Die da erklärten, es sei in erster Linie Parteienverdrossenheit, welche sich im vergangenen Präsidentschaftswahlkampf artikuliert habe, dürften wohl recht haben. Thomas Klestil triumphierte nicht so sehr, weil er das politische Handwerk so gut beherrscht, sondern weil er es klug vermied, mit den politischen Parteien allzu augenscheinlich im Bett zu liegen und sich als deklarierter "Bürgerkandidat" somit als kleineres Übel erwies. Quer durch Österreich in den kleinen Landgemeinden hat Klestil jene Stimmen zu sammeln vermocht, die das von den Meinungsforschern vorhergesagte Ergebnis ermöglicht haben. Tatsächlich hat in diesen Landgemeinden die Wahlbeteiligung noch immer stattliche Höhen erreicht. Dadurch wurde Klestils Sieg – zumindest rein numerisch – zu einem Triumph. Dies scheint zu bedeuten, daß die Leute auf dem flachen Land den Bundespräsidenten genau in der Rolle haben will, wie Klestil sie vorgibt: Ein wenig Monarchie, ein wenig "einer von uns", ein bißchen Diplomat mit passablen Kenntnissen im Verzehr von Spargel und der englischen Sprache, ein bißchen politische Moral als sonntägliche Mahnung an die Parteien – Haltung, Fassung, Würde eben.
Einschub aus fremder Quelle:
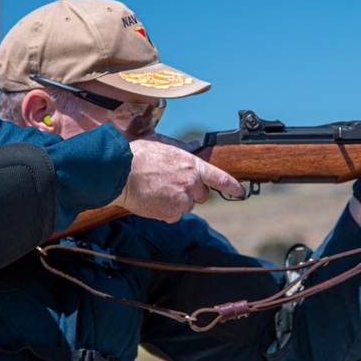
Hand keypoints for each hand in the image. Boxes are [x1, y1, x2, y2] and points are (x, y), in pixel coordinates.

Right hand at [115, 136, 245, 222]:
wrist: (119, 172)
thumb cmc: (137, 156)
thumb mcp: (163, 144)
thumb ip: (183, 147)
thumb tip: (196, 145)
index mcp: (191, 164)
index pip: (219, 178)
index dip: (233, 187)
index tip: (241, 193)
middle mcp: (190, 182)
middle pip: (203, 195)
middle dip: (192, 192)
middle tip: (172, 185)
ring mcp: (182, 199)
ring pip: (187, 206)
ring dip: (177, 202)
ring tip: (158, 190)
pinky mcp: (171, 212)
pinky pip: (174, 216)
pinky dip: (166, 211)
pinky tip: (154, 200)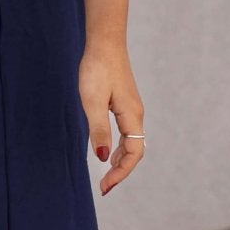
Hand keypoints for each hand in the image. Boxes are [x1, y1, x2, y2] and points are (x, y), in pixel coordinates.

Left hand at [79, 45, 145, 195]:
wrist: (104, 43)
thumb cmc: (97, 69)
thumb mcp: (92, 101)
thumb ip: (98, 129)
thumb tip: (103, 156)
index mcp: (132, 116)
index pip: (134, 153)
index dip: (121, 172)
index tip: (105, 186)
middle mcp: (136, 114)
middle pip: (135, 151)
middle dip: (121, 171)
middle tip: (104, 187)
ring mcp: (132, 109)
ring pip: (132, 142)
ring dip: (121, 160)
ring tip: (106, 175)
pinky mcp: (125, 103)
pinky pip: (127, 132)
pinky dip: (120, 147)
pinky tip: (108, 150)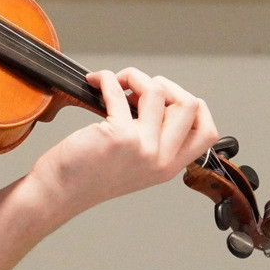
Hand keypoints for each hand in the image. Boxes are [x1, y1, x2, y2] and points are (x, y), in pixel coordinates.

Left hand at [29, 68, 218, 217]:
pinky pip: (118, 91)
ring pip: (157, 91)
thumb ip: (155, 139)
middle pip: (190, 105)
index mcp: (169, 165)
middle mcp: (161, 158)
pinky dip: (106, 78)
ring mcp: (142, 147)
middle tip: (138, 89)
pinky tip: (96, 82)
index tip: (166, 98)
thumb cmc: (90, 175)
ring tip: (116, 82)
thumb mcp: (137, 164)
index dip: (193, 106)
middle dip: (164, 84)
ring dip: (134, 76)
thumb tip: (156, 95)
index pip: (207, 131)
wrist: (61, 192)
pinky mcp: (118, 136)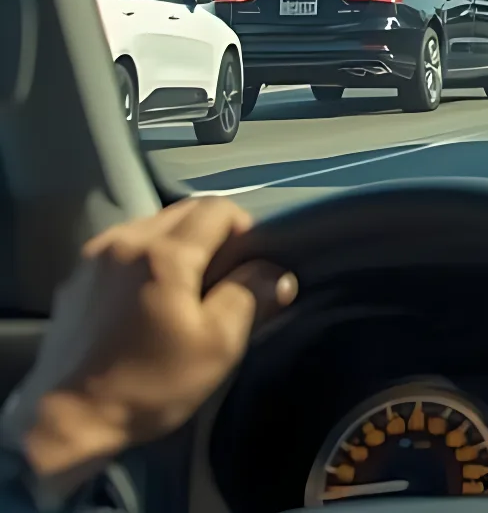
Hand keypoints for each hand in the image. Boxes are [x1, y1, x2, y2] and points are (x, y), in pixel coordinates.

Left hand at [0, 197, 294, 502]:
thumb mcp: (217, 345)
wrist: (67, 420)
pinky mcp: (74, 280)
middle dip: (213, 235)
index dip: (245, 230)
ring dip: (178, 245)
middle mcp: (124, 242)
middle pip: (183, 212)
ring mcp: (93, 259)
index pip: (218, 210)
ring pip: (151, 227)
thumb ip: (250, 296)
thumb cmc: (150, 383)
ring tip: (184, 291)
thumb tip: (276, 272)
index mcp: (164, 254)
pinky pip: (122, 250)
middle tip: (224, 279)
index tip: (251, 267)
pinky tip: (146, 300)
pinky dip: (145, 260)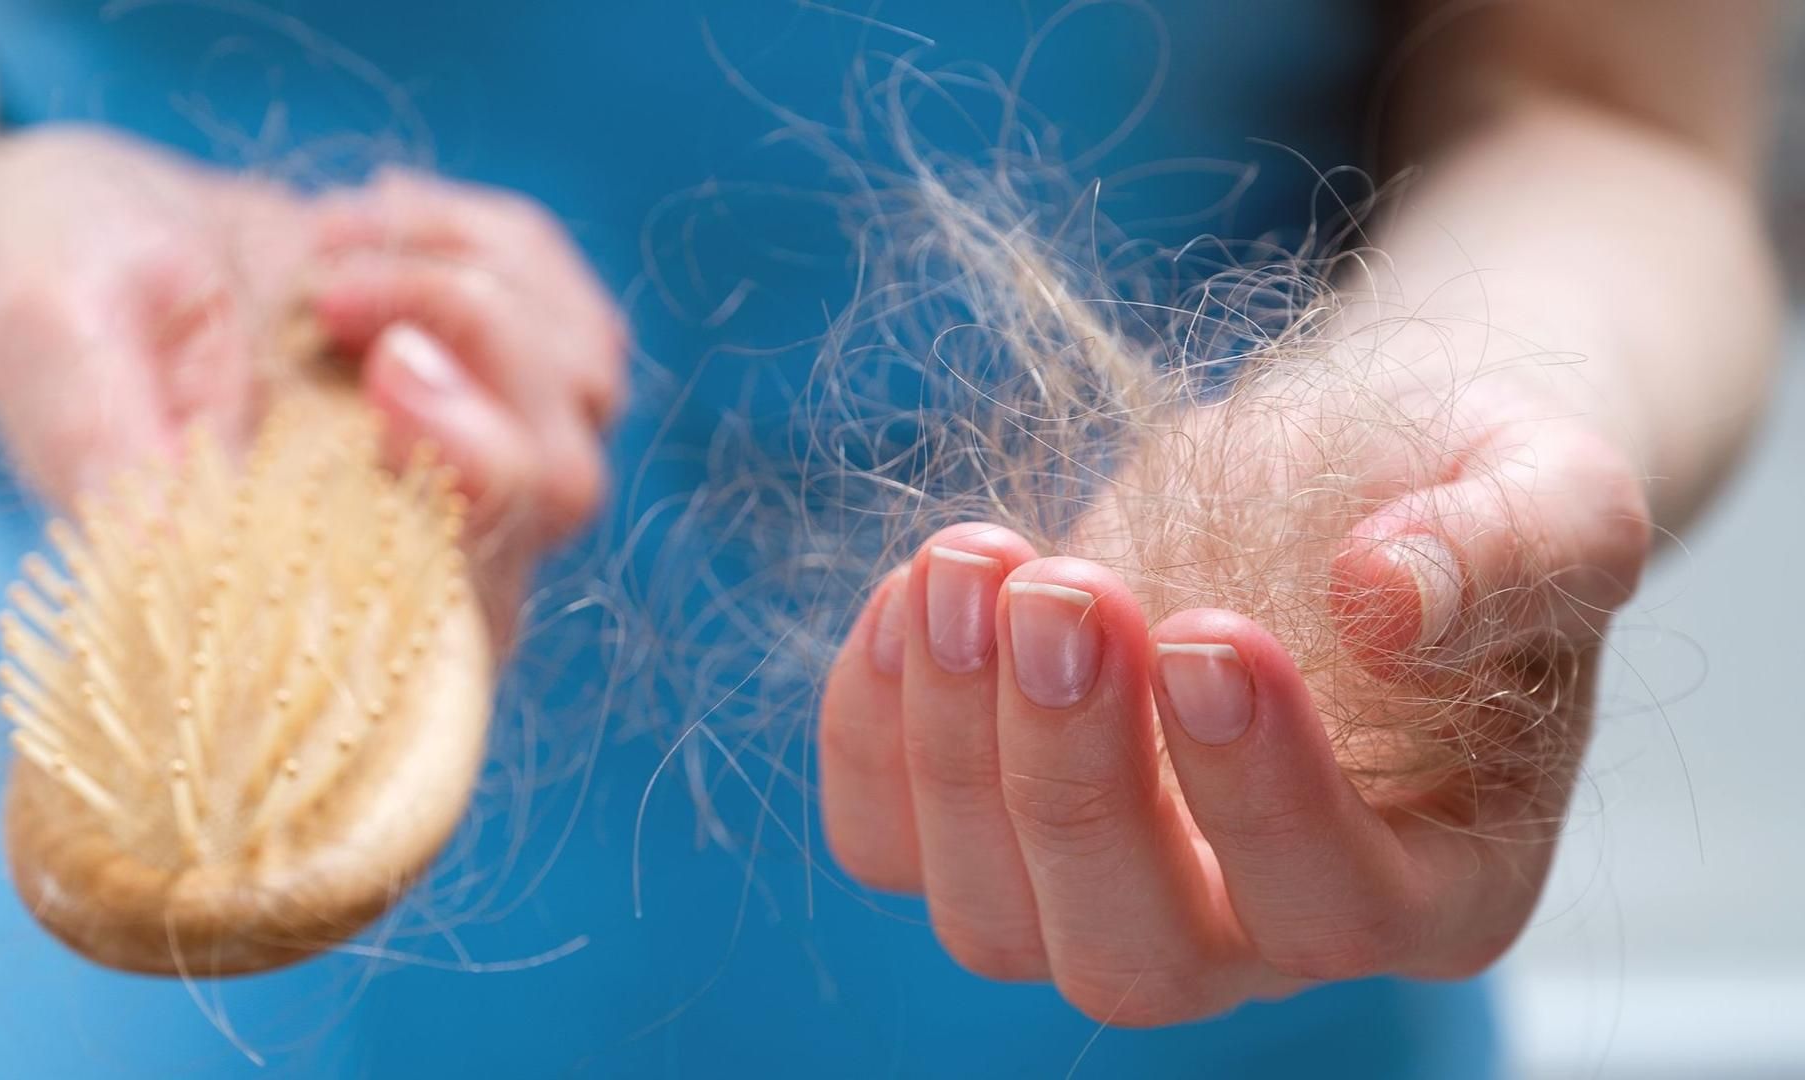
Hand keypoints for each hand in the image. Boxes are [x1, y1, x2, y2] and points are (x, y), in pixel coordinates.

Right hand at [0, 129, 625, 637]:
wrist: (107, 239)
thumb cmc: (70, 301)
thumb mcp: (53, 345)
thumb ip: (101, 444)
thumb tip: (166, 544)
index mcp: (317, 595)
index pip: (465, 607)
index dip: (469, 495)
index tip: (386, 374)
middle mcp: (430, 554)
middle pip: (561, 486)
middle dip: (475, 351)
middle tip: (337, 289)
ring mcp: (492, 466)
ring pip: (582, 391)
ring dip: (463, 280)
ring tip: (325, 250)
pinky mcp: (523, 381)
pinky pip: (579, 313)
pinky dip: (485, 241)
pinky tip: (372, 229)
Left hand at [817, 368, 1650, 1024]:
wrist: (1346, 473)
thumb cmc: (1457, 496)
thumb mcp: (1550, 489)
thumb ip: (1509, 550)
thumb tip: (1382, 602)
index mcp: (1432, 881)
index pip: (1335, 907)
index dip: (1261, 794)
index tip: (1208, 633)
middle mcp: (1259, 930)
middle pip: (1136, 957)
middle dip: (1074, 784)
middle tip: (1066, 592)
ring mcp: (1110, 890)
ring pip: (991, 919)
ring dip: (951, 744)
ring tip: (972, 561)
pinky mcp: (993, 826)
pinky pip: (888, 840)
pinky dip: (869, 729)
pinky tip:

Daneben aber darf nicht vergessen werden, daß bei den kaum 74 Prozent Wahlbeteiligung mehr als ein Viertel der Österreicher sich bereits verweigert. In Relation zur Gesamtwählerzahl hat das Lager der Konformisten, unterstützt von allen drei größeren Parteien, in der Person Klestils kaum mehr die Hälfte der wahlberechtigten Bürger erreicht. Nicht gerade ein Triumph des politischen Establishments.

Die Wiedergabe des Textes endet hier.